Where mundane reality and ethereal flight meet, Japanese-born, London-based artist Hiraki Sawa combines a child’s unfettered imagination with a shut-in’s hallucinatory observation of the home. And much like the antique toys and archaic technologies that inhabit the quiet rooms of such houses, his work recalls an earlier era of image making. Harkening back to storybooks, fairy tales and the earliest days of cinematic cartoons (where drawn and live action first overlapped), Sawa uses low-tech video animation to create dreamscapes on the verge of disappearance. More specifically, he assembles his videos by means of photographic superimposition – a technique dating back to first generation special effects, and aligned with his approach to “[making],” in his words, “the video image as I would a tangible object.” In so doing, he adopts the British penchant (seen in the work of Beatrix Potter and Lewis Carroll) for making unassuming domestic interiors into the incubator for surreal happenings. Blurring the lines between inner thoughts and outer environments, Sawa’s videos take on the quality of daydreams; “as if,” in the words of a critic, “the ordinary world were under a spell.” The recurring avatars that occupy these spells – from model jet planes to migrating animals – are continually in motion: reflecting underlying themes of time, travel, displacement and dislocation. As we peer into their world, these folkloric spirits continue to go about their rituals with nary a notice of our gaze – implicitly accepting our presence into Sawa’s enchanted ecology.

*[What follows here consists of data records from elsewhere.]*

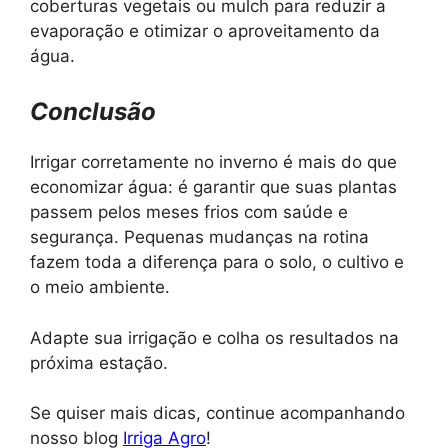
coberturas vegetais ou mulch para reduzir a
evaporação e otimizar o aproveitamento da
água.
Conclusão
Irrigar corretamente no inverno é mais do que
economizar água: é garantir que suas plantas
passem pelos meses frios com saúde e
segurança. Pequenas mudanças na rotina
fazem toda a diferença para o solo, o cultivo e
o meio ambiente.
Adapte sua irrigação e colha os resultados na
próxima estação.
Se quiser mais dicas, continue acompanhando
nosso blog
Irriga Agro
!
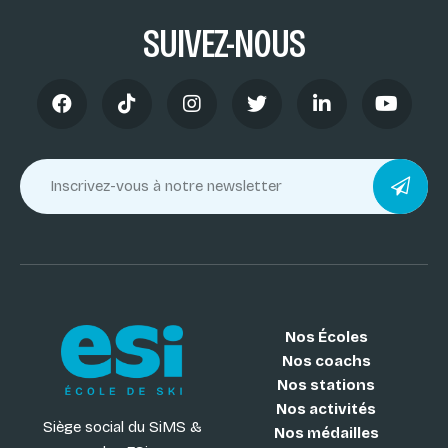
SUIVEZ-NOUS
Nos Écoles
Nos coachs
Nos stations
Nos activités
Siège social du SiMS &
Nos médailles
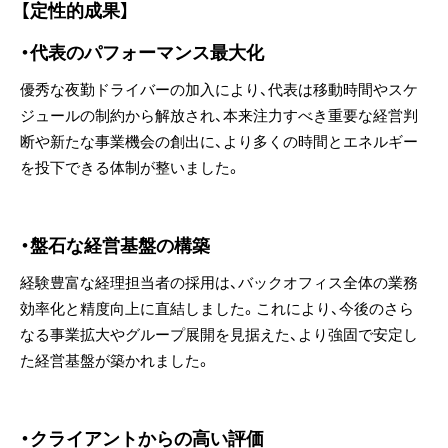
【定性的成果】
・代表のパフォーマンス最大化
優秀な夜勤ドライバーの加入により、代表は移動時間やスケ
ジュールの制約から解放され、本来注力すべき重要な経営判
断や新たな事業機会の創出に、より多くの時間とエネルギー
を投下できる体制が整いました。
・盤石な経営基盤の構築
経験豊富な経理担当者の採用は、バックオフィス全体の業務
効率化と精度向上に直結しました。これにより、今後のさら
なる事業拡大やグループ展開を見据えた、より強固で安定し
た経営基盤が築かれました。
・クライアントからの高い評価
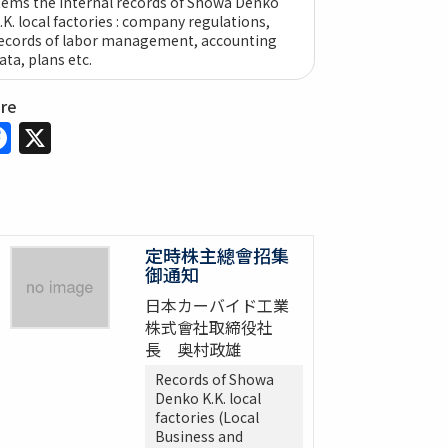
tems the internal records of Showa Denko
.K. local factories : company regulations,
ecords of labor management, accounting
ata, plans etc.
are
Facebook
X
定時株主總會招集
御通知
日本カーバイド工業
株式會社取締役社
長 奥村政雄
Records of Showa
Denko K.K. local
factories (Local
Business and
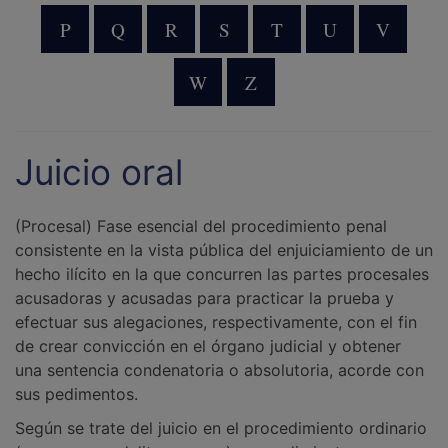
P
Q
R
S
T
U
V
W
Z
Juicio oral
(Procesal) Fase esencial del procedimiento penal
consistente en la vista pública del enjuiciamiento de un
hecho ilícito en la que concurren las partes procesales
acusadoras y acusadas para practicar la prueba y
efectuar sus alegaciones, respectivamente, con el fin
de crear convicción en el órgano judicial y obtener
una sentencia condenatoria o absolutoria, acorde con
sus pedimentos.
Según se trate del juicio en el procedimiento ordinario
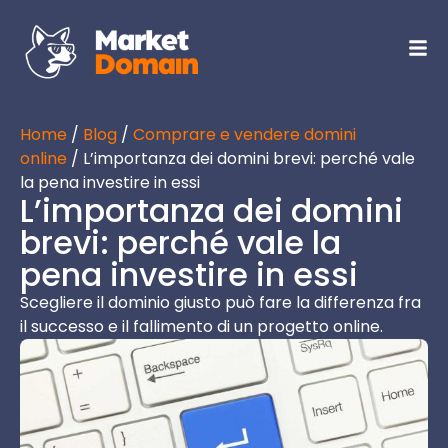
Home
/
Blog
/
Comprare e vendere domini
online
/ L’importanza dei domini brevi: perché vale
la pena investire in essi
L’importanza dei domini
brevi: perché vale la
pena investire in essi
Scegliere il dominio giusto può fare la differenza fra
il successo e il fallimento di un progetto online.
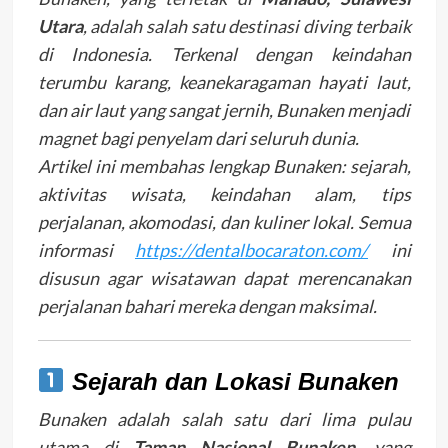
Utara
, adalah salah satu destinasi diving terbaik
di Indonesia. Terkenal dengan keindahan
terumbu karang, keanekaragaman hayati laut,
dan air laut yang sangat jernih, Bunaken menjadi
magnet bagi penyelam dari seluruh dunia.
Artikel ini membahas lengkap Bunaken: sejarah,
aktivitas wisata, keindahan alam, tips
perjalanan, akomodasi, dan kuliner lokal. Semua
informasi
https://dentalbocaraton.com/
ini
disusun agar wisatawan dapat merencanakan
perjalanan bahari mereka dengan maksimal.
Sejarah dan Lokasi Bunaken
Bunaken adalah salah satu dari lima pulau
utama di
Taman Nasional Bunaken
, yang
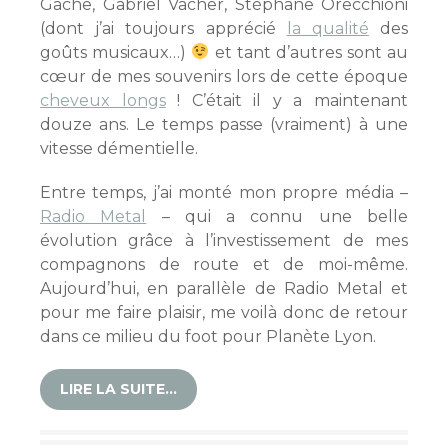
Gache, Gabriel Vacher, Stéphane Orecchioni
(dont j’ai toujours apprécié
la qualité
des
goûts musicaux…)
et tant d’autres sont au
cœur de mes souvenirs lors de cette époque
cheveux longs
! C’était il y a maintenant
douze ans. Le temps passe (vraiment) à une
vitesse démentielle.
Entre temps, j’ai monté mon propre média –
Radio Metal
– qui a connu une belle
évolution grâce à l’investissement de mes
compagnons de route et de moi-même.
Aujourd’hui, en parallèle de Radio Metal et
pour me faire plaisir, me voilà donc de retour
dans ce milieu du foot pour Planète Lyon.
LIRE LA SUITE…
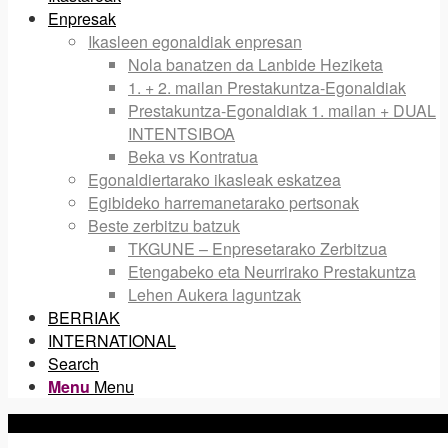
Enpresak
Ikasleen egonaldiak enpresan
Nola banatzen da Lanbide Heziketa
1. + 2. mailan Prestakuntza-Egonaldiak
Prestakuntza-Egonaldiak 1. mailan + DUAL
INTENTSIBOA
Beka vs Kontratua
Egonaldiertarako ikasleak eskatzea
Egibideko harremanetarako pertsonak
Beste zerbitzu batzuk
TKGUNE – Enpresetarako Zerbitzua
Etengabeko eta Neurrirako Prestakuntza
Lehen Aukera laguntzak
BERRIAK
INTERNATIONAL
Search
Menu
Menu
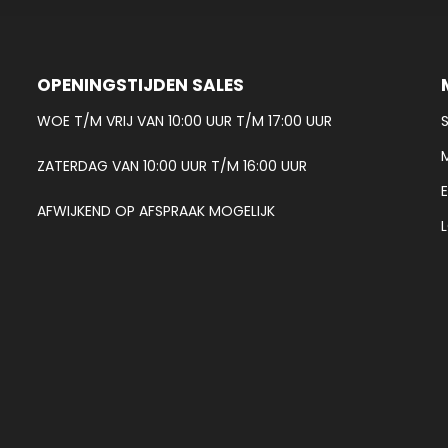
OPENINGSTIJDEN SALES
WOE T/M VRIJ VAN 10:00 UUR T/M 17:00 UUR
ZATERDAG VAN 10:00 UUR T/M 16:00 UUR
AFWIJKEND OP AFSPRAAK MOGELIJK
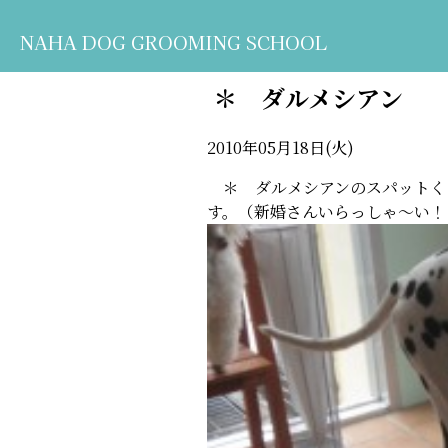
NAHA DOG GROOMING SCHOOL
＊ ダルメシアン
2010年05月18日(火)
＊ ダルメシアンのスパットくん
す。（新婚さんいらっしゃ～い！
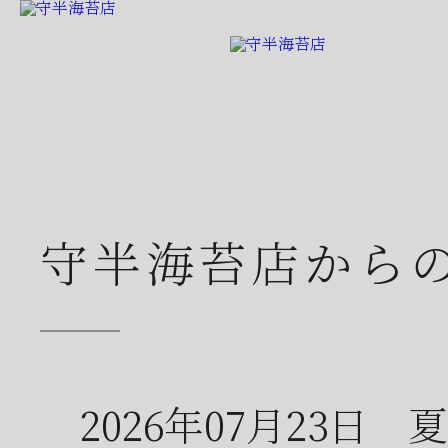
守半海苔店から
2026年07月23日
夏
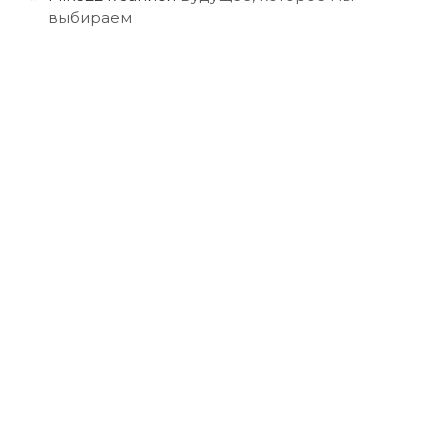
выбираем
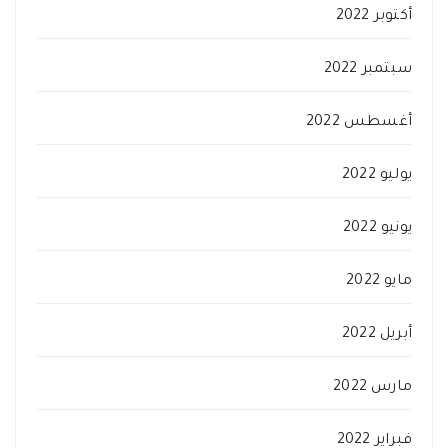
أكتوبر 2022
سبتمبر 2022
أغسطس 2022
يوليو 2022
يونيو 2022
مايو 2022
أبريل 2022
مارس 2022
فبراير 2022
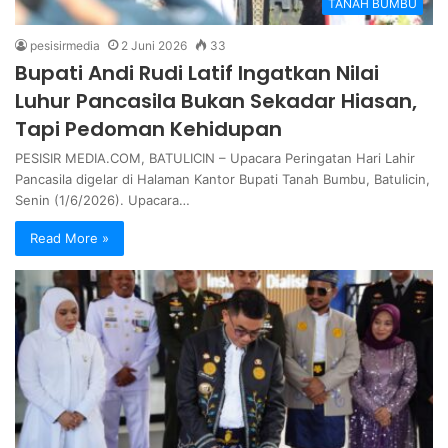
TANAH BUMBU
pesisirmedia
2 Juni 2026
33
Bupati Andi Rudi Latif Ingatkan Nilai
Luhur Pancasila Bukan Sekadar Hiasan,
Tapi Pedoman Kehidupan
PESISIR MEDIA.COM, BATULICIN – Upacara Peringatan Hari Lahir
Pancasila digelar di Halaman Kantor Bupati Tanah Bumbu, Batulicin,
Senin (1/6/2026). Upacara…
Read More »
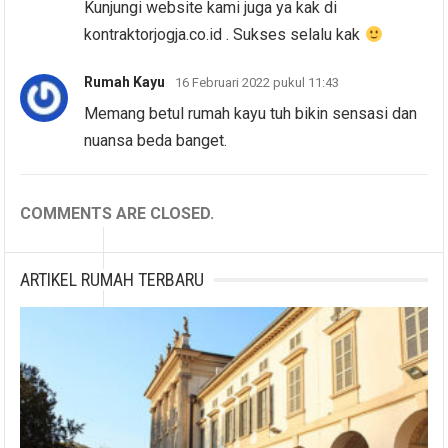
Kunjungi website kami juga ya kak di
kontraktorjogja.co.id . Sukses selalu kak
Rumah Kayu
16 Februari 2022 pukul 11:43
Memang betul rumah kayu tuh bikin sensasi dan
nuansa beda banget.
COMMENTS ARE CLOSED.
ARTIKEL RUMAH TERBARU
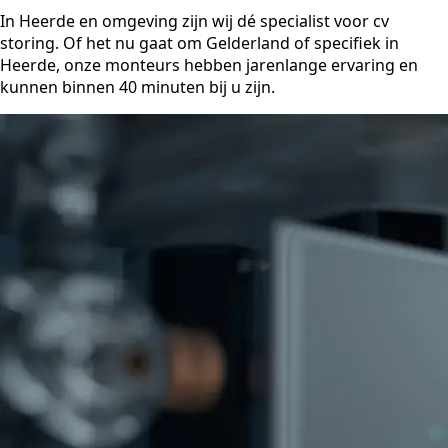
In Heerde en omgeving zijn wij dé specialist voor cv
storing. Of het nu gaat om Gelderland of specifiek in
Heerde, onze monteurs hebben jarenlange ervaring en
kunnen binnen 40 minuten bij u zijn.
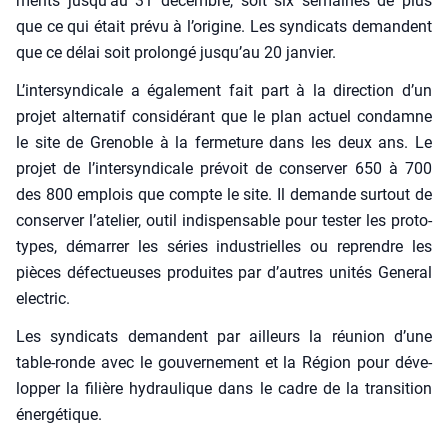
ments jus­qu’au 31 décembre, soit six semaines de plus
que ce qui était pré­vu à l’o­ri­gine. Les syn­di­cats demandent
que ce délai soit pro­lon­gé jus­qu’au 20 jan­vier.
L’in­ter­syn­di­cale a éga­le­ment fait part à la direc­tion d’un
pro­jet alter­na­tif consi­dé­rant que le plan actuel condamne
le site de Gre­noble à la fer­me­ture dans les deux ans. Le
pro­jet de l’in­ter­syn­di­cale pré­voit de conser­ver 650 à 700
des 800 emplois que compte le site. Il demande sur­tout de
conser­ver l’a­te­lier, outil indis­pen­sable pour tes­ter les pro­to­
types, démar­rer les séries indus­trielles ou reprendre les
pièces défec­tueuses pro­duites par d’autres uni­tés Gene­ral
elec­tric.
Les syn­di­cats demandent par ailleurs la réunion d’une
table-ronde avec le gou­ver­ne­ment et la Région pour déve­
lop­per la filière hydrau­lique dans le cadre de la tran­si­tion
éner­gé­tique.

The Walowa Hostel is a place defined by movement, transforming from a steadfast institution of education and instruction into a transitory site for travelers crossing Europe. The connotations of such impermanence have also shifted in a post-nation world, where previous models of stability and site have yielded to transience, contingency, and the notion (some would say desirability) of indefinite travel. In 2003, as a then recent arrival to the UK, Sawa experienced all of this in his small London apartment: longing for a sense of home at the same time that he began to imagine a fabled pilgrimage taking place in his domestic surround. In the visions born somewhere between claustrophobia and agoraphobia, Migration imagines a procession of elfin passengers moving through our world when no one else is watching. Its black & white cast of humans and animals is drawn from one of the earliest students of motion and media – Eadweerd Muybridge – whose photographic studies of the body in motion become the fodder for Sawa’s 2003 animation. In this new domestic Eden, Muybridge’s nude company of men, women and animals of all shapes and sizes walk in slow, single file across a variety of household surfaces. Over sinks, windowpanes, counters and cabinets, they proceed determinedly but without clear design – leading critic Anna Zagola to suggest, “If we’re not sure of the destination, their deliberate and steady steps tell us that this is a journey of necessity.”

As an allegory for the passage of life and death, the migration of this neo-Biblical cast thereby eschews conclusion, at the same time that it suggests an absence of asylum. Evoking conditions of nomadism and exile, curator and critic Alex Farquharson sees in “[these figures’] relentless procession…a melancholic and fatalistic air, suggestive of a restless global culture on the move.” As recurrent in motion as it is in history, he adds that Sawa’s metaphoric Migration “is both a sign of our accelerated times (as signified by [the artist’s] jet planes), and as archaic as the first journeys of people across continents.” The ghosts of those travels – past, present and future – resonate through the grounds of this Hostel: echoing through the perimeters walls, swirling in the gardens, and living in the gates that keep people simultaneously in, and out. In this place where both humans and animals pass, in a momentary pause between life, death and infinity, Sawa offers a glimpse into the movement that is mankind.